→ **Input records**
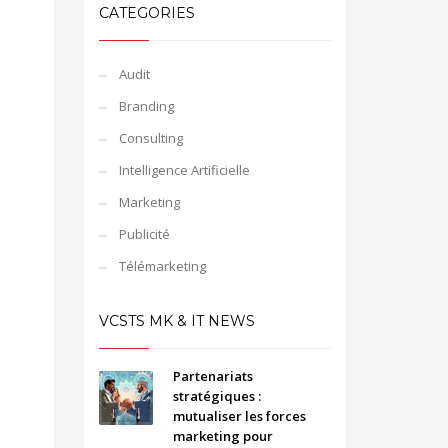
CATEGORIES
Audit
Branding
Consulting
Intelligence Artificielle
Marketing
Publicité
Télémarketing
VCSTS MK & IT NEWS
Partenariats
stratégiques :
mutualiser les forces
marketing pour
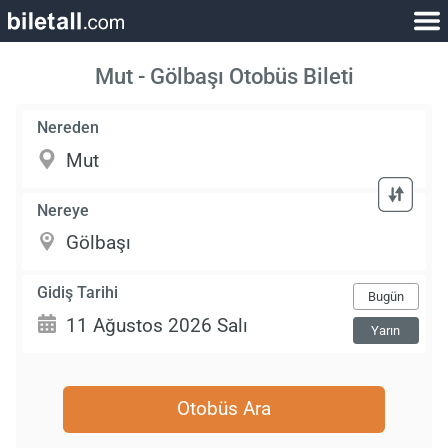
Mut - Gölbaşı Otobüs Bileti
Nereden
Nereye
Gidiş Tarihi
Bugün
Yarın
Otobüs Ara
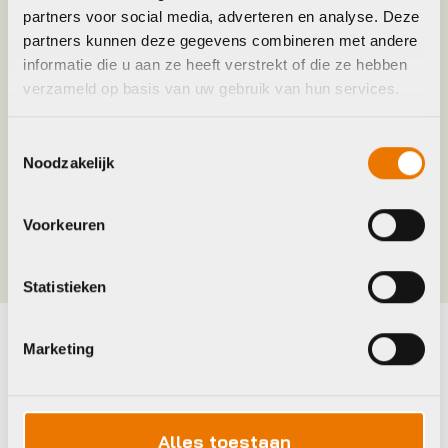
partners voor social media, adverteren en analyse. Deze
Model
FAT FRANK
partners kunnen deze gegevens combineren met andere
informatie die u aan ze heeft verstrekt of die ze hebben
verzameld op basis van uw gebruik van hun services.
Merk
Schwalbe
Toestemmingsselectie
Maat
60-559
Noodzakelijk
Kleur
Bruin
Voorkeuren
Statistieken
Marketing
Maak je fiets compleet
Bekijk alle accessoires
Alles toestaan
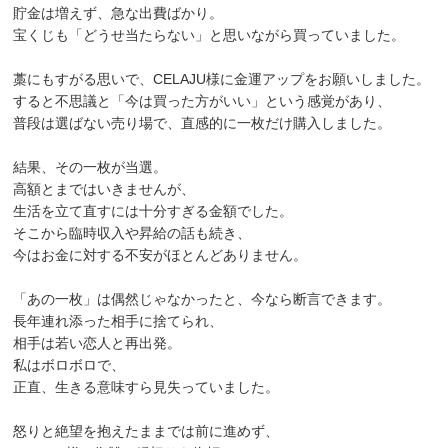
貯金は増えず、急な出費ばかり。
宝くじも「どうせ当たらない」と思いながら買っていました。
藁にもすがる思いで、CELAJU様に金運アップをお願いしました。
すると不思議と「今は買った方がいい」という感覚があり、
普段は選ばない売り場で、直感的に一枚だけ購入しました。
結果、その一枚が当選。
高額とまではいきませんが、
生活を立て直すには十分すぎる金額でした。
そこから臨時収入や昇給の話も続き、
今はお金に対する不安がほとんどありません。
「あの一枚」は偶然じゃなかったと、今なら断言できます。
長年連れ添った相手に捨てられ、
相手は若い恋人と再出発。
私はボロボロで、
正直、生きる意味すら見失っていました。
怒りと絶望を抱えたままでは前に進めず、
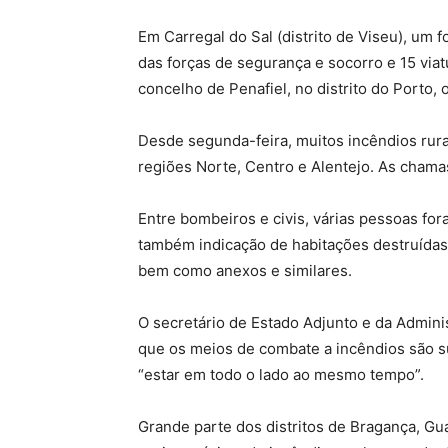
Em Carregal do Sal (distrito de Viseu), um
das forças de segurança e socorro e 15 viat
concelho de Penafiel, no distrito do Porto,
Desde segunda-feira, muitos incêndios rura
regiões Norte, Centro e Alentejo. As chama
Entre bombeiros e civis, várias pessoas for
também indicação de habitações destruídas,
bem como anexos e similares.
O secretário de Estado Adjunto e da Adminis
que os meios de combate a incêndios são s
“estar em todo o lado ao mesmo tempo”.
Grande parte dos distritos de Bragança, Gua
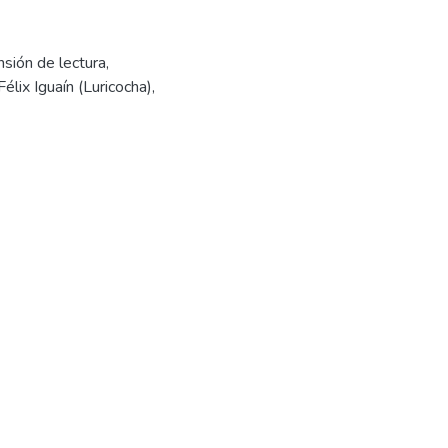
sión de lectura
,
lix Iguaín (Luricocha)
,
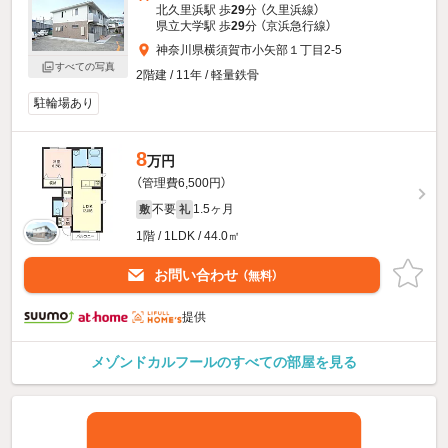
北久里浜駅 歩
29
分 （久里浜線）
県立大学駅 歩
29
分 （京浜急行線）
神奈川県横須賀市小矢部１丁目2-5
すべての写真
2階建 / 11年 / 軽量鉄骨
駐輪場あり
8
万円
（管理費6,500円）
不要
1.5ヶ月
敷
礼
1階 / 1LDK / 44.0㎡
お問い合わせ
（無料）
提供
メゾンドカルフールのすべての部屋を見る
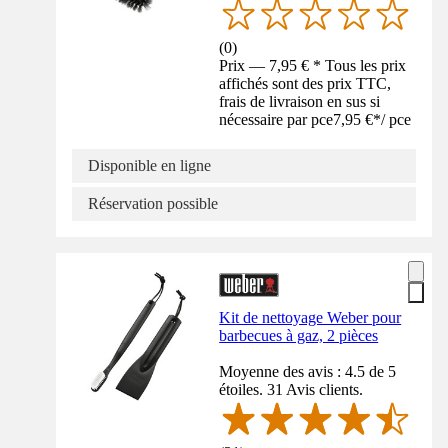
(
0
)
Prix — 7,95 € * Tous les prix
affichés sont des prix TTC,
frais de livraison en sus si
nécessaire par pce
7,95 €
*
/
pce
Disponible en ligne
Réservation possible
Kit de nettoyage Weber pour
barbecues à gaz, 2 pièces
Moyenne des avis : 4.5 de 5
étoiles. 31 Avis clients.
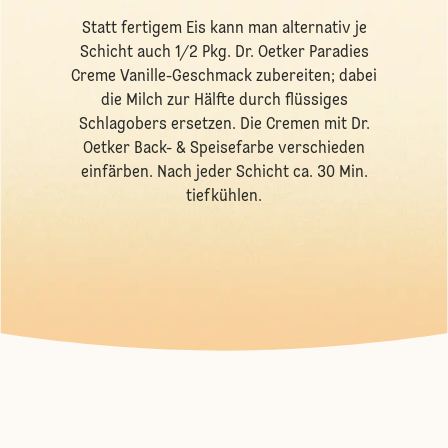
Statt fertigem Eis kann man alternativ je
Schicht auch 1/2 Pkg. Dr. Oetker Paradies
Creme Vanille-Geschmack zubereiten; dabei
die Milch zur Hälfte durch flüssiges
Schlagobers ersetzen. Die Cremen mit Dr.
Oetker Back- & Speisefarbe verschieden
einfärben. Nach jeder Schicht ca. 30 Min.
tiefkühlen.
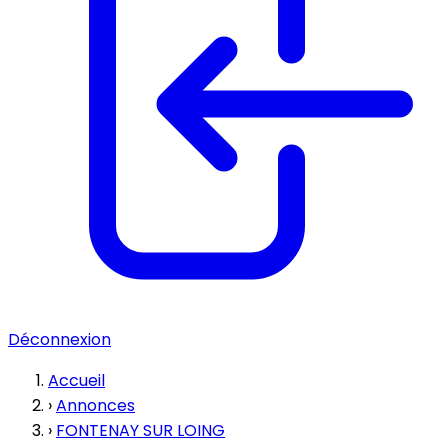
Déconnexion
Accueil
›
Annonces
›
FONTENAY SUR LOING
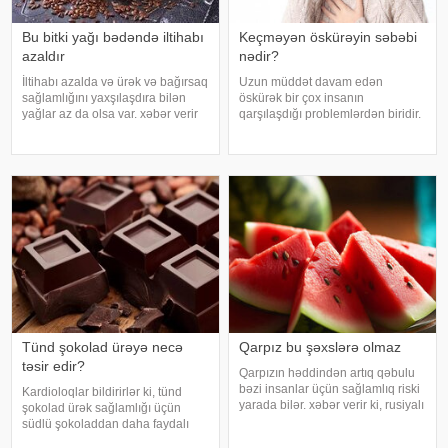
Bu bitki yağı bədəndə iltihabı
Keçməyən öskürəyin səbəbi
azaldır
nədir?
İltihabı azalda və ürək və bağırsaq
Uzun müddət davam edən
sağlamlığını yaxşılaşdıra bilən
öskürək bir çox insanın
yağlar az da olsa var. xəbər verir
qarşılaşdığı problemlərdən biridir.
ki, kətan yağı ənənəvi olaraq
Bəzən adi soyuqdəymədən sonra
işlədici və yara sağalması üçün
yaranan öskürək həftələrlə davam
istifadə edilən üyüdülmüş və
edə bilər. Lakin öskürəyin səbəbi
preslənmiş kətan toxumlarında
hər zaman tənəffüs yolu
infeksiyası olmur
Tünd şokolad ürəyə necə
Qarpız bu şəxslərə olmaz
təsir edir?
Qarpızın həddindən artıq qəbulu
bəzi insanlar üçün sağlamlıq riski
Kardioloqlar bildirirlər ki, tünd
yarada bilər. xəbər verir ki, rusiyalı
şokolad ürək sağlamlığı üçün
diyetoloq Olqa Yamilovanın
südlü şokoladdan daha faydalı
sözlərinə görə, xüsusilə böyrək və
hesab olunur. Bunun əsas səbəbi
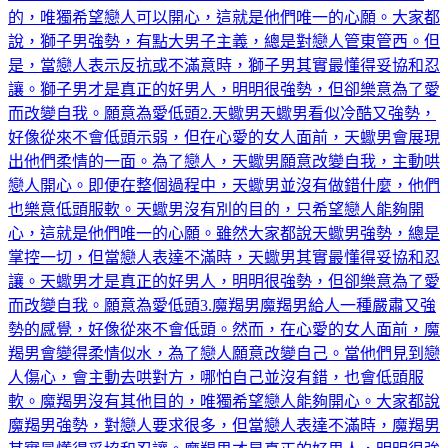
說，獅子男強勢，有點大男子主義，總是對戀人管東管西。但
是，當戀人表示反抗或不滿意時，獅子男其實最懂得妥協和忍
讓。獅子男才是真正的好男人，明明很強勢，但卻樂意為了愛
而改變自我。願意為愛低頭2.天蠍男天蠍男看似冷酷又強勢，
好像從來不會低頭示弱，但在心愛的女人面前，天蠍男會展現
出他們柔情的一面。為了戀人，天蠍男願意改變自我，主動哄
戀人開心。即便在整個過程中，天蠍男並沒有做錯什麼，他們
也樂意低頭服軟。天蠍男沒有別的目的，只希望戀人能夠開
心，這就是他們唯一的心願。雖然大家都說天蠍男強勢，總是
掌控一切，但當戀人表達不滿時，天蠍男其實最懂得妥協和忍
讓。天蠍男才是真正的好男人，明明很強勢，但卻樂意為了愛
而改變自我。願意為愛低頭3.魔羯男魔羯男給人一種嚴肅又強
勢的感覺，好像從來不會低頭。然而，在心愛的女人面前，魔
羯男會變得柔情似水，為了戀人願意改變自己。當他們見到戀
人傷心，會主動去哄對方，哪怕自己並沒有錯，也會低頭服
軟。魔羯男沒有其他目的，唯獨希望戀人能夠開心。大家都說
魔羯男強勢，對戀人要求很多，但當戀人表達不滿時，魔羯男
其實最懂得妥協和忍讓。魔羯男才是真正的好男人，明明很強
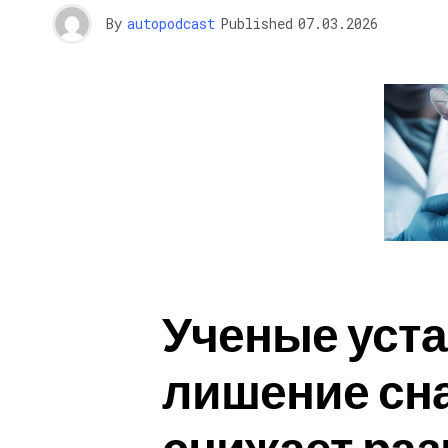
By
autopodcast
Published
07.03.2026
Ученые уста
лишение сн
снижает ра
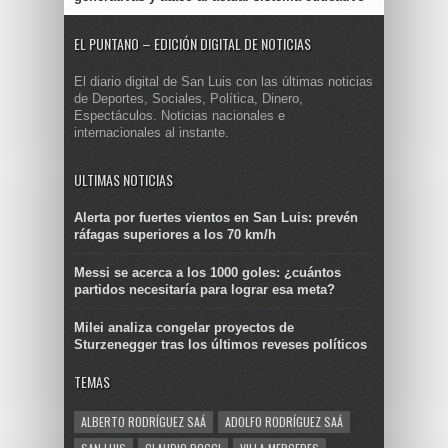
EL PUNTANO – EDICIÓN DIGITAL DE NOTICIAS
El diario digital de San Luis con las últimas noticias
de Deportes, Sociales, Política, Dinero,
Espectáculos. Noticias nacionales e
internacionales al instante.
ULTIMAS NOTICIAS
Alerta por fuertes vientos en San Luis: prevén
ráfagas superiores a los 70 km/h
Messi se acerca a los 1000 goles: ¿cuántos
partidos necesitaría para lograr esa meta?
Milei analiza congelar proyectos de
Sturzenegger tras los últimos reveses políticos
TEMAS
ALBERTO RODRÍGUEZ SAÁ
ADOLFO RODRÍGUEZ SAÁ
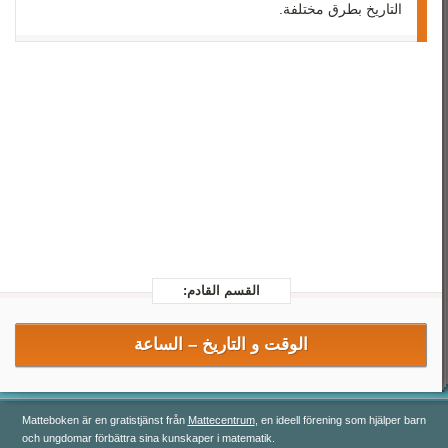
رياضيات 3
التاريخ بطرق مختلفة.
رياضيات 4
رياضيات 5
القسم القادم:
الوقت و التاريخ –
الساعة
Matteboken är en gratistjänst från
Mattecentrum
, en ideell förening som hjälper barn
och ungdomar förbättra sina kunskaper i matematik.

→ **Aim of the task**
How many lines of the listing above contain the string "明明很強勢"? Answer with the number alone.

→ **Answer for this exercise**
2